Mr. Bylsma said he plans to use Mr. Crosby on a line with wingers Chris Kunitz and Pascal Dupuis, and that he does not expect Mr. Crosby to take on his customary workload of 20-plus minutes of ice time per game immediately.
The coach also acknowledged that Mr. Crosby, who will use the same protective equipment he has since the start of training camp in September, likely would not be receptive to the idea of severely restricted playing time.
"When you get [elite players] in a game, they always want to go out for one more shift," he said. "We may have to tie him to the bench a little bit."
Precisely when Mr. Crosby got his concussion never has been determined.
Most observers believe it stems from a nasty blow to the head Mr. Crosby took Jan. 1 from then-Washington Capitals center David Steckel in the Winter Classic at Heinz Field.
Mr. Crosby, however, insisted over the next few days that he had experienced no concussion symptoms, and he was in the lineup for the Penguins' next game, Jan. 5 against Tampa Bay. That night, Lightning defenseman Victor Hedman checked him from behind, knocking Mr. Crosby's head off the glass.
Mr. Crosby traveled with the Penguins to Montreal after that game, but returned to Pittsburgh the next day and promptly was diagnosed with a concussion.
The initial word from Mr. Bylsma was that the concussion was "mild" and that Mr. Crosby figured to be out for "about a week," but that prognosis clearly did not hold up.
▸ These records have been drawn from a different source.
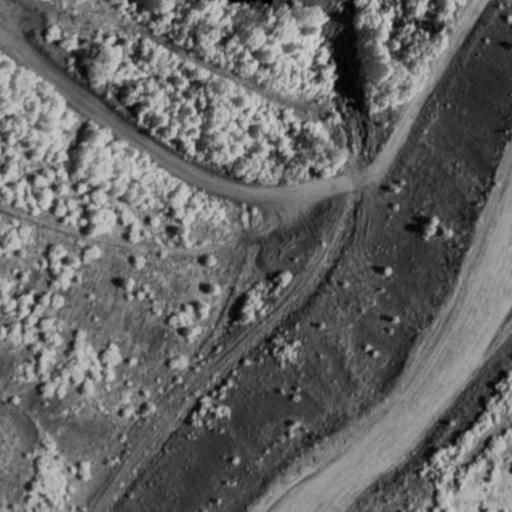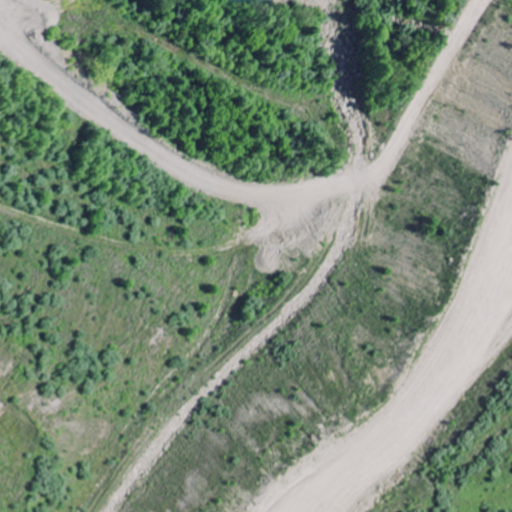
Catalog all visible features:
quarry: (256, 256)
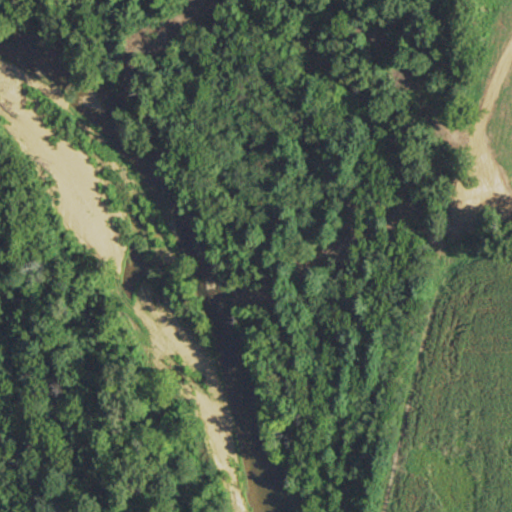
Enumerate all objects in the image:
river: (181, 254)
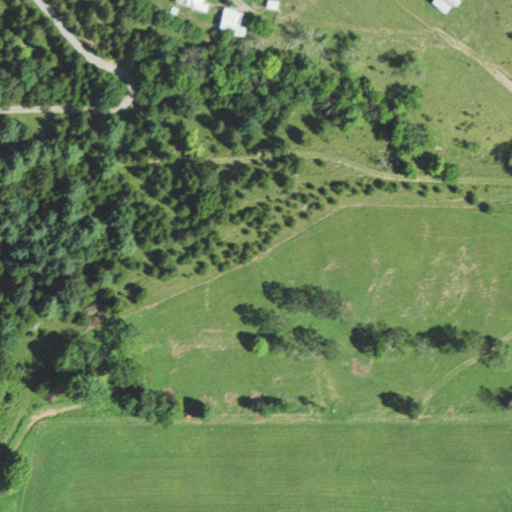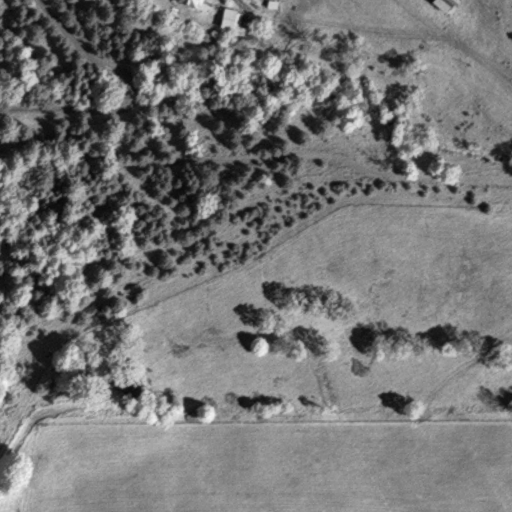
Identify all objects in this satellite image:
building: (183, 3)
building: (442, 4)
building: (272, 5)
building: (189, 6)
building: (228, 20)
building: (228, 23)
road: (70, 32)
road: (379, 32)
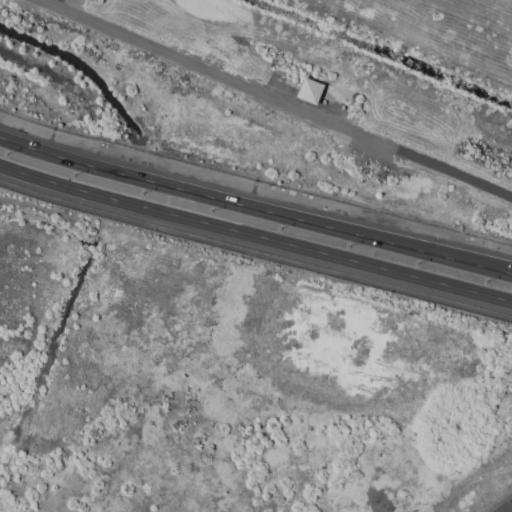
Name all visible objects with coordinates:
building: (308, 90)
road: (272, 98)
road: (254, 211)
road: (255, 237)
road: (255, 252)
airport: (256, 256)
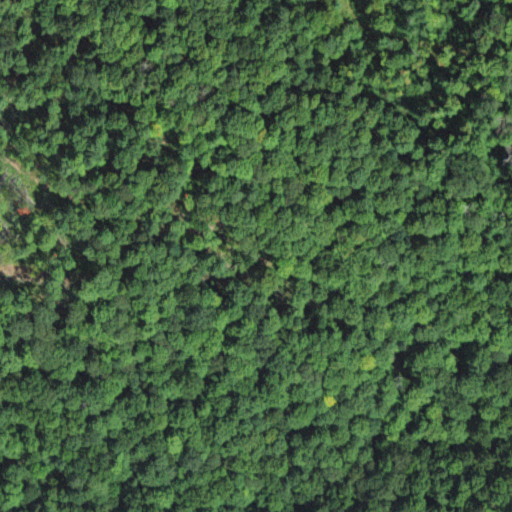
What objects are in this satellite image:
road: (384, 106)
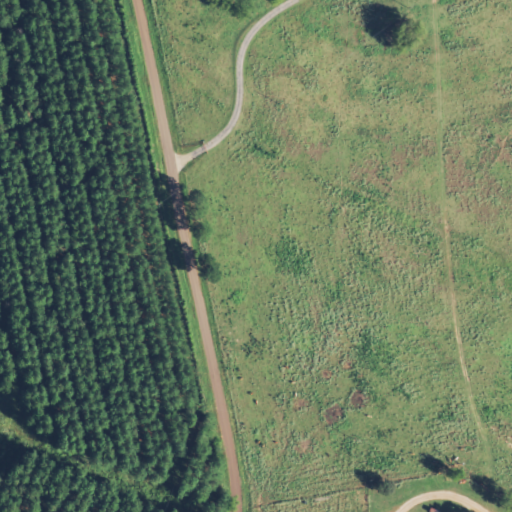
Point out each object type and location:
road: (240, 87)
road: (190, 255)
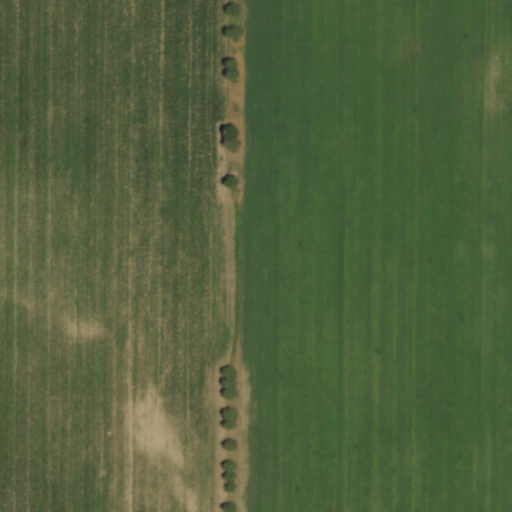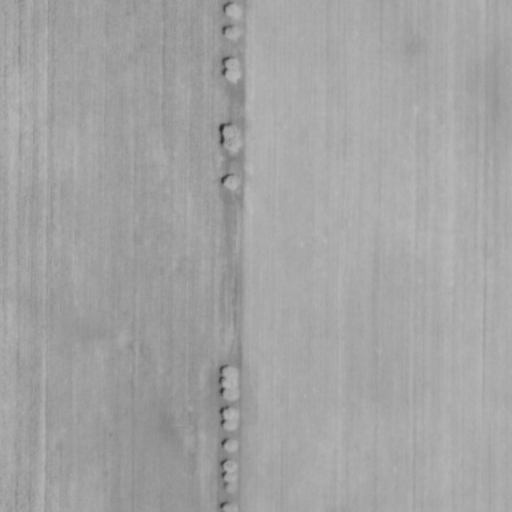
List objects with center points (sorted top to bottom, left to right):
crop: (255, 255)
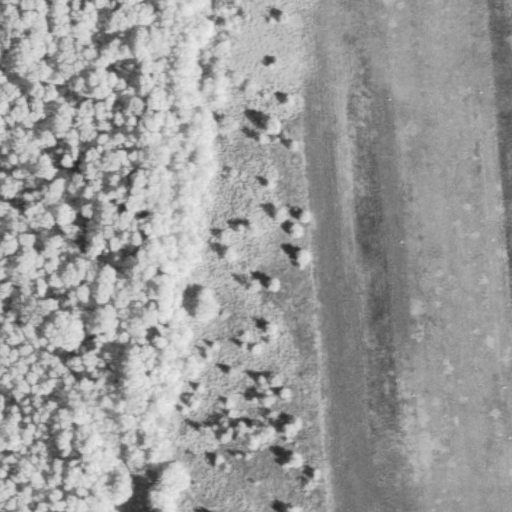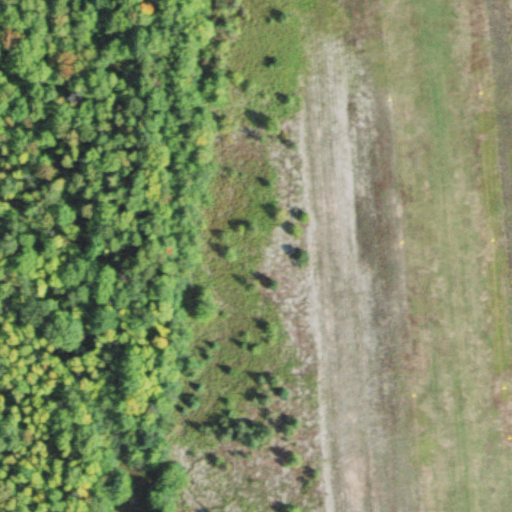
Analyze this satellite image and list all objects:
road: (72, 128)
airport runway: (442, 256)
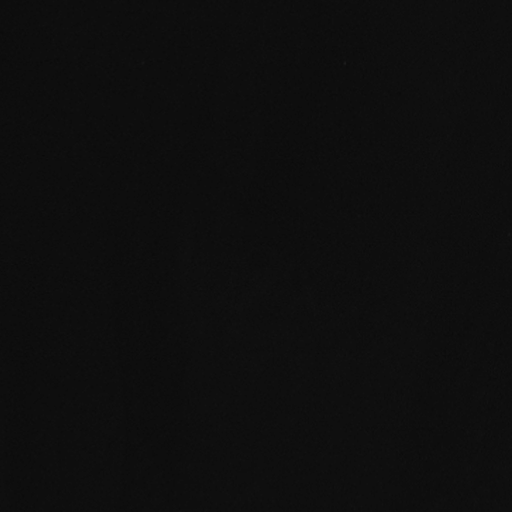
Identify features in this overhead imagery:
river: (437, 252)
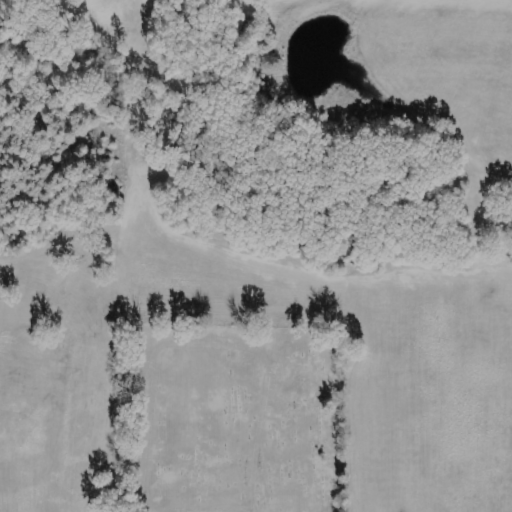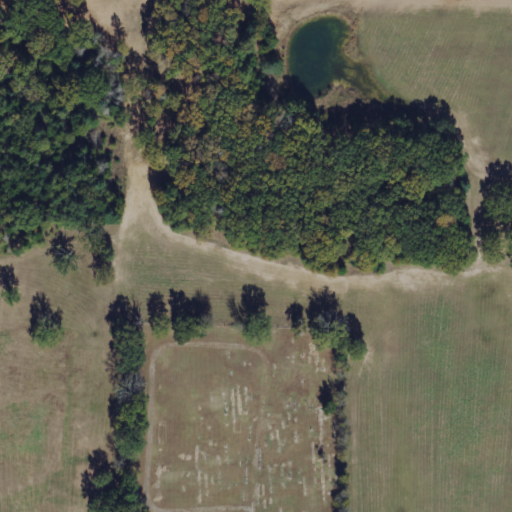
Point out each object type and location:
park: (229, 418)
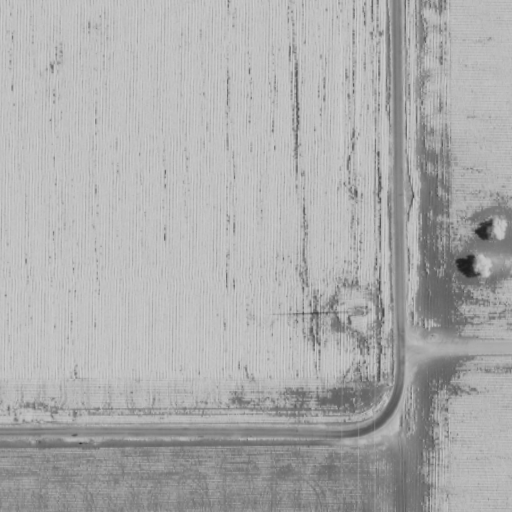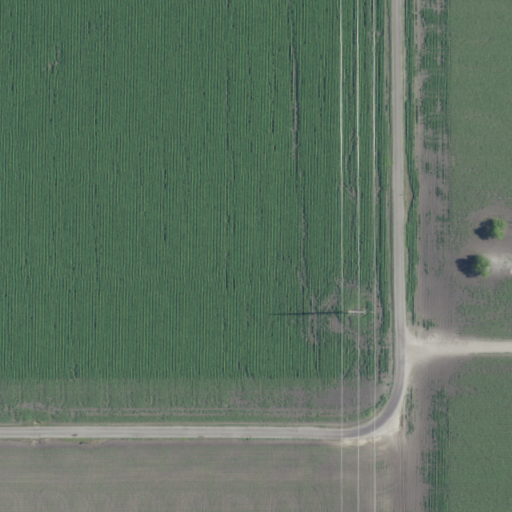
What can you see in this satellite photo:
road: (406, 256)
power tower: (354, 309)
road: (459, 346)
road: (208, 428)
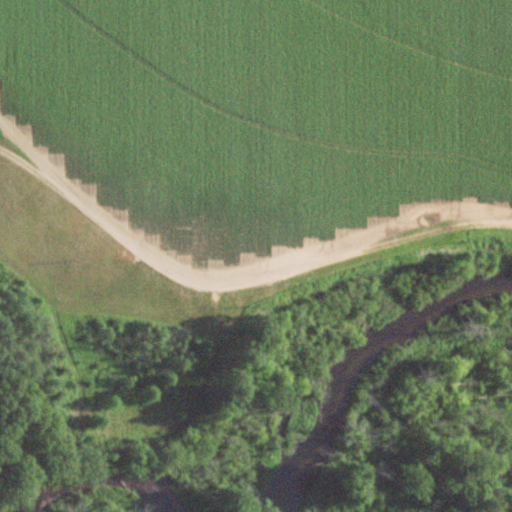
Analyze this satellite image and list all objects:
river: (307, 481)
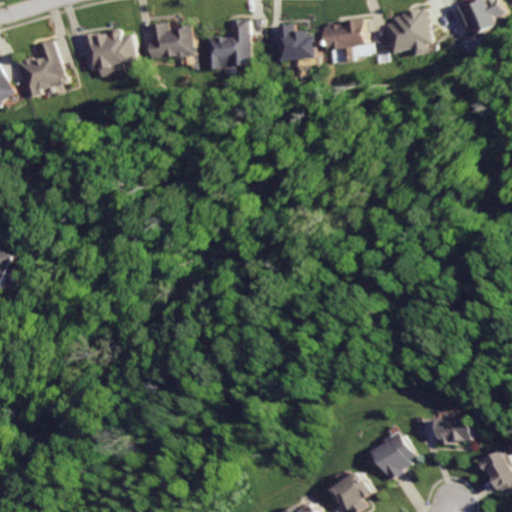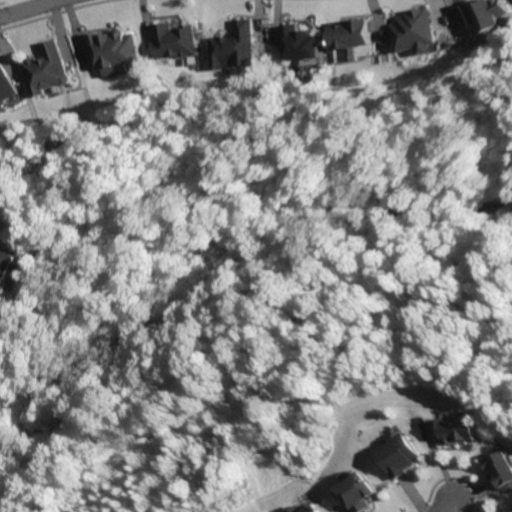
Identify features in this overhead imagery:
road: (34, 9)
building: (488, 12)
building: (485, 14)
building: (415, 31)
building: (357, 34)
building: (353, 38)
building: (176, 39)
building: (176, 40)
building: (303, 42)
building: (308, 42)
building: (235, 46)
building: (234, 47)
building: (117, 50)
building: (116, 52)
building: (46, 69)
building: (46, 69)
building: (5, 85)
building: (5, 85)
building: (10, 264)
building: (9, 266)
building: (470, 429)
building: (471, 430)
building: (405, 455)
building: (405, 455)
building: (503, 468)
building: (505, 469)
building: (361, 492)
building: (362, 492)
road: (447, 507)
building: (312, 508)
building: (311, 509)
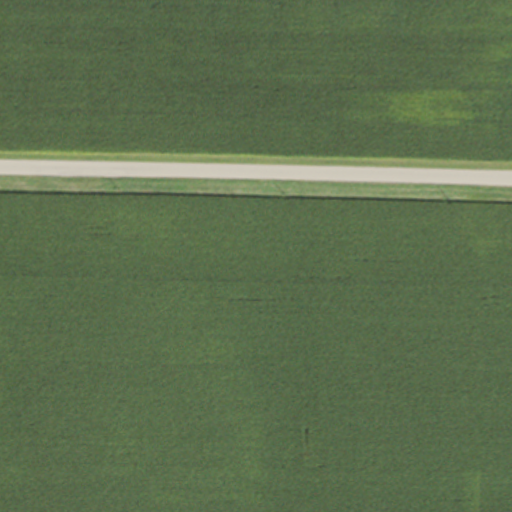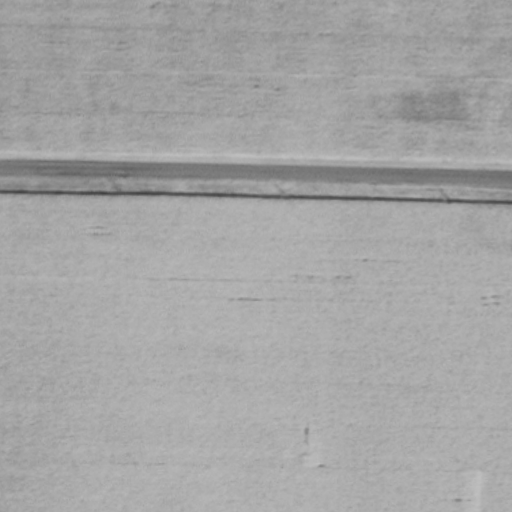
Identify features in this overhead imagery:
road: (256, 174)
He was not cleared for off-ice workouts until Jan. 29, and did not skate for the first time until March 14. He was shut down for the balance of the 2010-11 season April 17 and was not on the ice again until mid-July.
Mr. Crosby joined the Penguins for the start of training camp in September but did not receive approval for contact until about a month later.
Now, he is ready to take the final step in his recovery, to resume the career interrupted so abruptly, so violently, nearly 11 months ago.
"Everyone will be pretty excited to see him play, and I'm sure he will be, too," Penguins defenseman Brooks Orpik said.
"If he does what he does in practice, he'll be just fine. We were laughing [Saturday] at a couple of things he did [in a game-day skate]. Just, you know, 'Can't wait to see that in a game.' "
Tonight, Mr. Crosby's teammates -- and the rest of the hockey world -- finally will get that opportunity.